Top-shelf municipal bonds finished slightly stronger in the last session before the holidays, as yields on some maturities were as many as two basis points lower, according to traders. With the holidays here, the market closed early at 2 pm on Friday and will not open again until Tuesday.
Secondary Market
The 10-year benchmark muni general obligation yield was two basis points lower to 2.39% from 2.41% on Thursday, while the yield on the 30-year GO decreased two basis points to 3.11% from 3.13%, according to a final read of Municipal Market Data's triple-A scale.
U.S. Treasuries were mostly stronger on Friday afternoon. The yield on the two-year Treasury ticked up to 1.20% from 1.19% on Thursday, while the 10-year Treasury yield dipped to 2.54% from 2.55%, and the yield on the 30-year Treasury bond fell to 3.11% from 3.13%.
The 10-year muni to Treasury ratio was calculated at 94.1% on Friday, compared with 94.5% on Thursday, while the 30-year muni to Treasury ratio stood at 100.0%, versus 100.0%, according to MMD.
Primary Market
There are no deals larger than $100 million scheduled for the rest of the calendar year. Municipal bond issuers have pretty much packed it in for the remainder of the year. Issuance is not expected to reach normal levels again until 2017.
Volume for the week ending Dec. 30 is forecast by Ipreo to drop to $2 million, from a revised total of $790.1 million in the previous week, according data from Thomson Reuters. The calendar is comprised of $0 of negotiated deals and $2 million of competitive sales.
"It is traditionally one of those weeks where maybe 50 percent of the population of the market is not at work and firms are short staffed, with not everyone at their posts," said Jim Colby, senior municipal strategist at VanEck Global. "That means two things: one is that anyone who is going to sell bonds will have a hard time getting buyers and not executed the way they hoped. The other thing is, on the flip side, is on the dealer side positions are set at certain levels and there is the upcoming perceived January effect, which I think this year is more real and apparent than other year in recent memory."
With the issuance as low as it is, the demand is severely outweighing the supply and this is the time of year where you have maturities due, bonds being called and payments coming in.
"I would say with the low supply, the price activity could go higher and yields could potentially lower more if we make it through the week without any broader markets turmoil," he said.
Colby also noted that the value is still fairly clearly in the camp of munis – despite all the questions surrounded by and numbers being thrown out about Trump and his administration plans, particularly with tax reform and infrastructure plans.

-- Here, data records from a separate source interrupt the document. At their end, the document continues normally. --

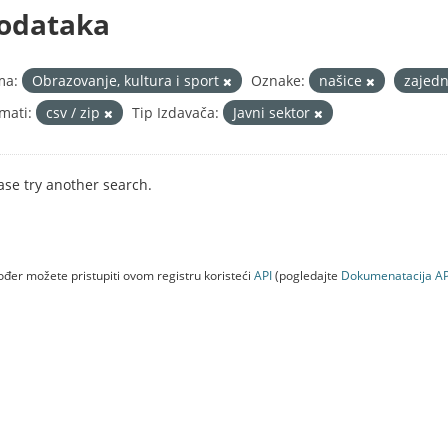
odataka
ma:
Obrazovanje, kultura i sport
Oznake:
našice
zajed
mati:
csv / zip
Tip Izdavača:
Javni sektor
ase try another search.
đer možete pristupiti ovom registru koristeći
API
(pogledajte
Dokumenаtаcijа AP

"I know the Republicans have a grip on the power but the question is will the leaders in the house and senate follow Trump's lead on his main proposals? It might take 60-90 days into his administration before we really know and without clarity, we can't expect the markets to move with any more volatility," Colby said. "Munis aren't 100% ratios of munis/Treasuries but we are in the 90s up and down the curve and that is an attractive metric to base your strategies on."
Week's Most Actively Traded Issues
Some of the most actively traded issues by type in the week ended Dec. 23 were from Puerto Rico, Florida and Calif, according to
In the GO bond sector, the Puerto Rico 8s of 2035 were traded 31 times. In the revenue bond sector, the Miami-Dade County, Fla. Aviation 5s of 2041 were traded 21 times. And in the taxable bond sector, the California 7.3s of 2039 were traded 12 times.

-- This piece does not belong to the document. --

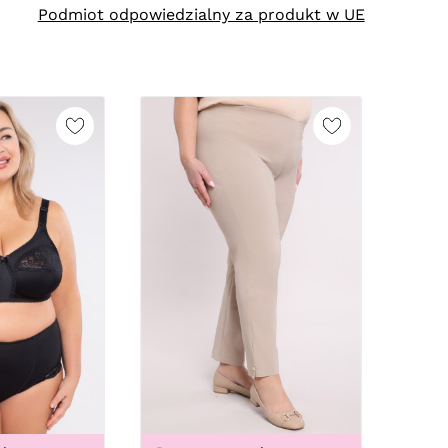
Podmiot odpowiedzialny za produkt w UE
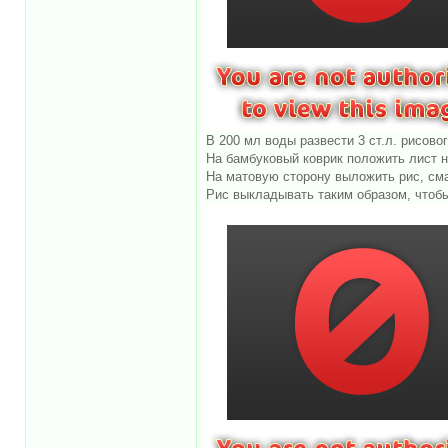
В 200 мл воды развести 3 ст.л. рисовог
На бамбуковый коврик положить лист н
На матовую сторону выложить рис, сма
Рис выкладывать таким образом, чтобы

Week's Most Actively Quoted Issues
Puerto Rico, New Jersey and Florida names were among the most actively quoted bonds in the week ended Dec. 23, according to Markit.

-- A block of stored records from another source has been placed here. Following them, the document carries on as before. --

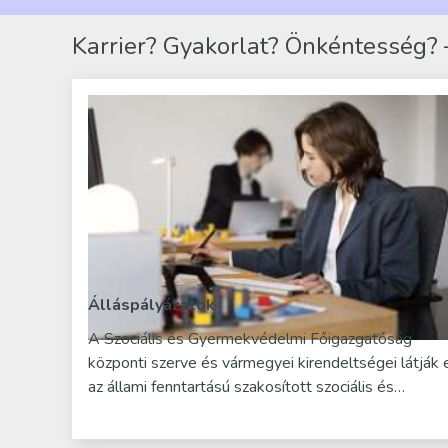
Karrier? Gyakorlat? Önkéntesség? –
Álláspályázatok
A Szociális és Gyermekvédelmi Főigazgatóság
központi szerve és vármegyei kirendeltségei látják 
az állami fenntartású szakosított szociális és…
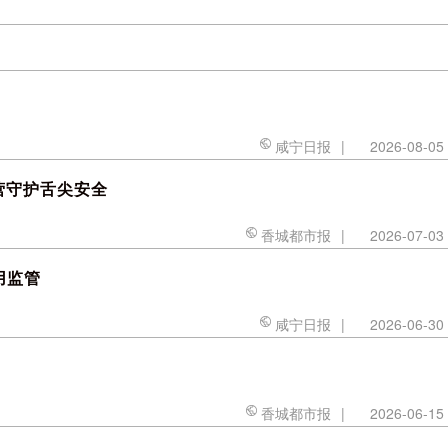
咸宁日报
|
2026-08-05
营守护舌尖安全
香城都市报
|
2026-07-03
用监管
咸宁日报
|
2026-06-30
香城都市报
|
2026-06-15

On the bid side, Puerto Rico GO 5s of 2041 were quoted by 70 unique dealers. On the ask side, the New Jersey Transportation Trust Fund taxable 6.104s of 2028 were quoted by 62 unique dealers. And among two-sided quotes, the Florida Hurricane Catastrophe fund financial corporation taxable 2.995s of 2020 were quoted by 22 unique dealers.
Lipper: Muni Bond Funds Report Outflows
Municipal bond funds experienced outflows as investors continued to pull cash out of the market, according to Lipper data released late Thursday.
The weekly reporters saw $1.989 billion of outflows in the week ended Dec. 21, after outflows of $1.990 billion in the previous week.
The four-week moving average remained in the red at negative $2.068 billion after being negative $2.129 million in the previous week. A moving average is an analytical tool used to smooth out price changes by filtering out fluctuations.
Long-term muni bond funds had outflows, losing $1.020 billion in the latest week after shedding $771.676 million in the previous week. Intermediate-term funds had outflows of $841.292 million on top of outflows of $798.693 million in the prior week.
National funds had outflows of $1.580 billion after outflows of $1.414 billion in the previous week. High-yield muni funds reported outflows of $346.048 million in the latest reporting week, after outflows of $147.676 million the previous week.
Exchange traded funds saw inflows of $547.797 million, after inflows of $154.871 million in the previous week.